▸ **About this task**:
Continue the forum thread about the divorce from the point where it stops.

___ Page text ___

Not funny enough to get by some good moderators evidently. Someone did not read their posting guidlines. We have lost a lot of OPs,that need our help, because of rudeness. OP has a plateful and doesn't need posters treating him like crap. I know threads can get frustrating, but even though they might not follow the best advice, its their battle they are fighting.

In any event two people have been banned for rudeness.


----------



## YPbPr

It's OK. Some of those posts were funny. I'm not worried about it. So... Not sure where we left off but W returned from long weekend with the same old song and dance only to return to her ambivalence after a day or two. We saw a new MC but W continues to be in one day and out the next. I served her the D papers before the weekend. She's moved out to stay with friends. She says she's taking the poly on her own tho. Weird. She also keeps asking if the D is for real. It is. FWIW, I'm not exposing OM, W, or SIL right now. Those are bargaining chips for D proceedings.


----------



## warlock07

> She says she's taking the poly on her own tho. Weird.



Sorry but :rofl::rofl::rofl:. Now she is delusional? 

So you have no hopes for R, right?


----------



## iheartlife

So my bet is that she takes her own poly, then runs around with the "winning" results like that husband of another forum member.

Thanks for being brave enough to check back in!


----------



## Acabado

> She also keeps asking if the D is for real.

___ Provided data ___

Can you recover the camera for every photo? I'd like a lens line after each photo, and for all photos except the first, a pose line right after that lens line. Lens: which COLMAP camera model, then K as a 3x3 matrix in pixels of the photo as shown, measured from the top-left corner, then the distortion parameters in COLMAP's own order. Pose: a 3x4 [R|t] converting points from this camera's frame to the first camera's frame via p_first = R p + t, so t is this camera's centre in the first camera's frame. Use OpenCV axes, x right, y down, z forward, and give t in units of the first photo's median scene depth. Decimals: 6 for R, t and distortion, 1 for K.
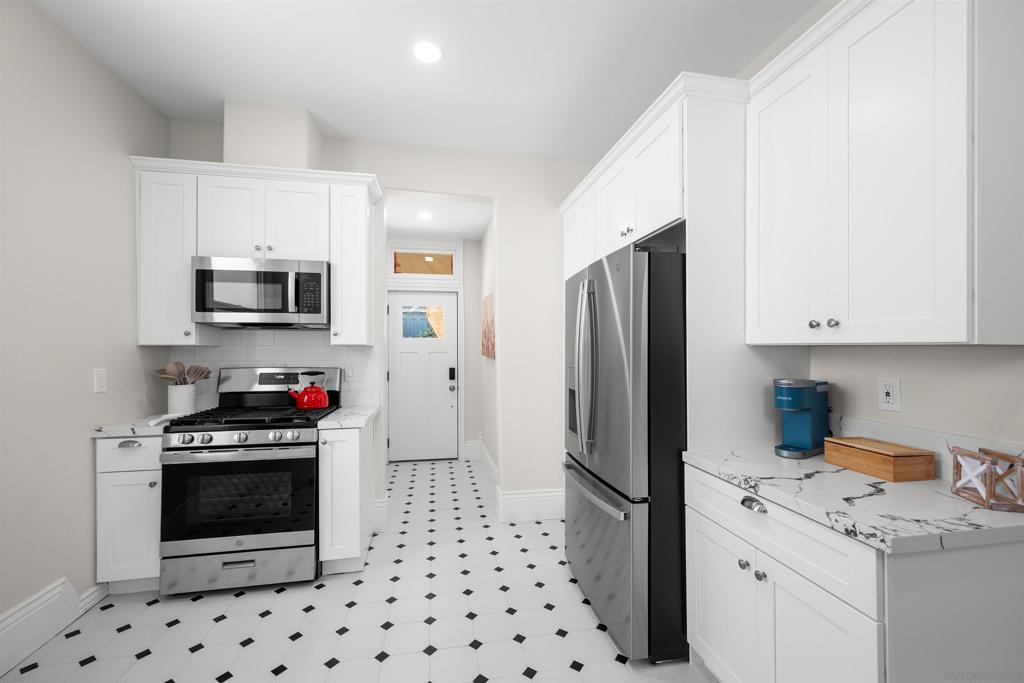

___

▸ **Exercise output**:
 Make it totally real. Don't reach out. At All. Let her be the one to call. Also MC is a total waste IMO in this circunstances. Tell her she's all words nad you are movin on and let it at that. Period.
In case she's going to the marital house make sure she doesn't see anything wich resembles the ''couples time'' (pictures, etc) and put her stuff in trash bags. Make it your home.


----------



## Jibril

YPbPr said:


> It's OK. Some of those posts were funny. I'm not worried about it. So... Not sure where we left off but W returned from long weekend with the same old song and dance only to return to her ambivalence after a day or two. We saw a new MC but W continues to be in one day and out the next. I served her the D papers before the weekend. She's moved out to stay with friends. She says she's taking the poly on her own tho. Weird. She also keeps asking if the D is for real. It is. *FWIW, I'm not exposing OM, W, or SIL right now. Those are bargaining chips for D proceedings*.


Bargaining chips? I don't quite see it. Aside from blackmail, I don't understand why you would keep this to yourself. I understand that you might want to steer clear of the sister-in-law mess (though I really think you should tell the poor guy), but how does _not_ exposing the affair help you in any way?


----------



## Thruhellandback

Jibril said:


> Bargaining chips? I don't quite see it. Aside from blackmail, I don't understand why you would keep this to yourself. I understand that you might want to steer clear of the sister-in-law mess (though I really think you should tell the poor guy), but how does _not_ exposing the affair help you in any way?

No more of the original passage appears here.